On March 31 the City Council will decide if a proposed zoning change for the southwest corner of 165th Street and Fifth Avenue Northeast could set a maximum building height of up to six stories or 65 feet for any future development in the Ridgecrest neighborhood.

“I can see improving things but not to that point,” Talley said. “I don’t know what more business this area could sustain, I’m at a loss.”

Her landlord and owner of the Crest Theatre in the mid-1970s, Ann Segale, agrees.

“The whole idea is to put as many apartments as they can with the least amount of parking and I’d like a study to see how that works,” Segale, a Seattle resident, said.

Along with her business partner, Lucile Flanagan, Segale owns a stretch of property along Northeast 165th between Fifth Avenue Northeast and Sixth Avenue Northeast. Her property includes the Aroma Café, a Shoreline Police storefront and a Puget Sound Energy location among other storefront sites. If the old bingo site is developed under the proposed zoning, residents may have little choice but to park along Northeast 165th Street, she said.

“Our biggest concern is parking,” Segale said. “There’s got to be a study of off-street parking.”

Tom Dunn, Ridgecrest resident and owner of All Done Delivery, has been one of Segale’s tenants in the area for the past seven years.

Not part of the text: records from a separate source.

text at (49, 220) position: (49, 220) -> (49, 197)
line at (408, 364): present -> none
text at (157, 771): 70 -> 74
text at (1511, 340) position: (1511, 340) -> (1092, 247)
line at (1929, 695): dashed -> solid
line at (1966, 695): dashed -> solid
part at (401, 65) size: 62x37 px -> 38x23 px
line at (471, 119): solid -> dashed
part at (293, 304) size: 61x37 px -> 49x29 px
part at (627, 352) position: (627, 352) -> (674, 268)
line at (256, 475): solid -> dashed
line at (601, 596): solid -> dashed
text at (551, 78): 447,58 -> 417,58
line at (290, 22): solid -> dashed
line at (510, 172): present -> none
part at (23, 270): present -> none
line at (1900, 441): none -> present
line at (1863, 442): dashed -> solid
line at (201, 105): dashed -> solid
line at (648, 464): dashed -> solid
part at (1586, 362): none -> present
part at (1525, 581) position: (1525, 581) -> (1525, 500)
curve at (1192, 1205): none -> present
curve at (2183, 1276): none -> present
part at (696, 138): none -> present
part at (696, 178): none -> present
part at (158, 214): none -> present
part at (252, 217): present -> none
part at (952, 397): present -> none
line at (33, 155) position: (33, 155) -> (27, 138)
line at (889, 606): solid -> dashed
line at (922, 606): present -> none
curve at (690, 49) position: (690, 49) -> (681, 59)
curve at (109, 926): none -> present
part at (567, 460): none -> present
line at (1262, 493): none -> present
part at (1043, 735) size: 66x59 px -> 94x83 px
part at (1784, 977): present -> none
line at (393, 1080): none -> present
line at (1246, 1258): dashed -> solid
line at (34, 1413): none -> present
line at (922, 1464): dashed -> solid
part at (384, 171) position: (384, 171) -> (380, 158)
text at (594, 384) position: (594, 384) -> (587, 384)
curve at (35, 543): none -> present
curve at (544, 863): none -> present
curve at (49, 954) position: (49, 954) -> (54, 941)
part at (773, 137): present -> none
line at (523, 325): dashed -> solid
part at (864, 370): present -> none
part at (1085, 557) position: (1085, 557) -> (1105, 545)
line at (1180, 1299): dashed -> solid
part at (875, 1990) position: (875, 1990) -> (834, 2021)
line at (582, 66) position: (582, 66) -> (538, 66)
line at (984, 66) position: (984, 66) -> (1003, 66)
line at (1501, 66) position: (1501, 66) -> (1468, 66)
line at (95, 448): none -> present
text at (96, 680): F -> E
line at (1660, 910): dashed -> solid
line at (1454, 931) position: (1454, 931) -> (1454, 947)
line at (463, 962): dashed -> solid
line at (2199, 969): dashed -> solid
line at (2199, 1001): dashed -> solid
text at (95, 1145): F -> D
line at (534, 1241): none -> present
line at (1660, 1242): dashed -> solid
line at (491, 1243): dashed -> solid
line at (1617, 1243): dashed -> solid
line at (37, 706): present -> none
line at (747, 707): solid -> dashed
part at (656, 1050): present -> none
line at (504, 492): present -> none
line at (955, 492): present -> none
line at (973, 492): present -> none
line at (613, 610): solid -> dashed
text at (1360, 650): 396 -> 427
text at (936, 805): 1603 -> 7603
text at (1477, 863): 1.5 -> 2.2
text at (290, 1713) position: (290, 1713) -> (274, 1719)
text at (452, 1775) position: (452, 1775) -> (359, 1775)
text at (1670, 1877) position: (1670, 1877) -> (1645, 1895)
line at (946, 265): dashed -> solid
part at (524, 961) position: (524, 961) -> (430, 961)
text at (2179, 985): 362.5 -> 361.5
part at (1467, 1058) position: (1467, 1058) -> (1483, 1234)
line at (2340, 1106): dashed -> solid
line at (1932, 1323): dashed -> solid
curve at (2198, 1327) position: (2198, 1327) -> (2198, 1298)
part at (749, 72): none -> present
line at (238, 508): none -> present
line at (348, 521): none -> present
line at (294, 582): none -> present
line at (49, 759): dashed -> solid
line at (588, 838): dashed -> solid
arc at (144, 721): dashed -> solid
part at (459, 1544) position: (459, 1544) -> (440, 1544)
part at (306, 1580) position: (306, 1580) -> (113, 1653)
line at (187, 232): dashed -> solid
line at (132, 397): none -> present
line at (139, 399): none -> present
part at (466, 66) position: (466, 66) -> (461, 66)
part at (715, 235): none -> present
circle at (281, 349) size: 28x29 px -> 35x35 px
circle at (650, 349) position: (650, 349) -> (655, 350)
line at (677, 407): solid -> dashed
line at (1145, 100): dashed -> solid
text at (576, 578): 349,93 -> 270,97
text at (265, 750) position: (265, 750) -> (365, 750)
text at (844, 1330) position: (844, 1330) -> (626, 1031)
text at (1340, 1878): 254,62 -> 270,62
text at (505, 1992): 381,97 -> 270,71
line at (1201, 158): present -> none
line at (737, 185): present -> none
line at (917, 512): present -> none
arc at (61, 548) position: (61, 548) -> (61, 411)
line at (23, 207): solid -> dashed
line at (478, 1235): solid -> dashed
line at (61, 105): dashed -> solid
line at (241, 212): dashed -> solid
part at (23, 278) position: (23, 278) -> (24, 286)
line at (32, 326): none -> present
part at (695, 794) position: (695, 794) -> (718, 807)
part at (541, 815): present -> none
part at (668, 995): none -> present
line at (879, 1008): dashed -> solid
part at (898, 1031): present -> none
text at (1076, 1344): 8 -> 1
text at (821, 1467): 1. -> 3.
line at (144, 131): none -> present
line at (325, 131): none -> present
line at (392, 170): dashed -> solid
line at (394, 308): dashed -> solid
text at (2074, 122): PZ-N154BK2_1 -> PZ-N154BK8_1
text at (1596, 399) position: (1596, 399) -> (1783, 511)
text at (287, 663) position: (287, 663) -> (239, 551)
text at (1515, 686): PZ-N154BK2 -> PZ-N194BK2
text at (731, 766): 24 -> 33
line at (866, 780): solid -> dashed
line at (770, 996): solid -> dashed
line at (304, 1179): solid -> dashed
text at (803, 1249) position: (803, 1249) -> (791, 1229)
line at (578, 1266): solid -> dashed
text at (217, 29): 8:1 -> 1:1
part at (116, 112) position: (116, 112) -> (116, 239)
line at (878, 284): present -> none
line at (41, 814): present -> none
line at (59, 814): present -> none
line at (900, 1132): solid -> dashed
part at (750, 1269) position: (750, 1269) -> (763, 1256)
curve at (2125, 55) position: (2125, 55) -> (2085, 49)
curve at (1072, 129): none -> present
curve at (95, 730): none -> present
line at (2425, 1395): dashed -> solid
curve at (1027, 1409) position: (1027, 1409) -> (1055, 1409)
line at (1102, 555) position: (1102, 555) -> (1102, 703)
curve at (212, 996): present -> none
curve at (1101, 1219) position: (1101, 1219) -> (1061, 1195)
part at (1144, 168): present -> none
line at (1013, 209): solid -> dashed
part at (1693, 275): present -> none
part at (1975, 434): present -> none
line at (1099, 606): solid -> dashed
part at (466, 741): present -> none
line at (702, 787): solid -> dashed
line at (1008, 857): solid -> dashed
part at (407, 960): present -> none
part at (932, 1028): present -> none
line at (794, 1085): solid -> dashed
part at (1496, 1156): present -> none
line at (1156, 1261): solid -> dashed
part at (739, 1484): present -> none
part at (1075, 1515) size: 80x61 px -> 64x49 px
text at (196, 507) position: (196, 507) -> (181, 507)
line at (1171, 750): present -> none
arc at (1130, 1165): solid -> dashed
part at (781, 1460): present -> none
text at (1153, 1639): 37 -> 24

Parking is already a neighborhood issue and led him to change store hours in an effort to compensate for the periods of time vehicles were most likely to be parked outside his store, making it difficult for him to attract customers.

“If they build an apartment there I might as well close my store because people won’t be able to park here,” Dunn said. “I don’t blame developers for wanting to build something but stay within the current zoning. This is not a high rise area.”

The issue of parking as it pertains to the proposed zoning change in the Ridgecrest commercial area was most recently discussed by the City Council on March 3. At the meeting, the council directed city staff to incorporate changes to parking regulations into continued deliberation scheduled for the March 24 meeting. Council also directed city staff to hire an independent consultant to study the financial feasibility of allowing four, five, and six stories. The results of a study by the economic consulting firm, Community Attributes, should be available for council review on March 24, according to city manager Bob Olander.

While she would prefer a four-story development on the site, Talley said other improvements in Ridgecrest might consist of something family-friendly. Her adult children moved out of the area because they couldn’t afford to live in Shoreline, she said.

“I would like to see things around that are geared toward building neighborhoods again instead of just housing,” Talley said. To her, rolling rinks and bowling alleys are examples of things “to keep families in the area.”

A potential six-story building with the proper building setbacks and step backs may be right for the site, said Karen Phillips, owner of the 7-Eleven and property behind it along Northeast 165th Street.

“We’re going to need business here and it can’t be all residential,” Phillips said. “First and foremost we need things that will serve our immediate community as well as bring people to this area. Keep in mind, the development is for us.”

One thing seems to ring true for those who open shop along Northeast 165th Street — a mutual appreciation for the Crest Theatre.

“They show good, inexpensive films and that’s going to be even more popular as prices go up,” Segale said.

“Keeping the show (at the Crest) is a must,” Phillips said.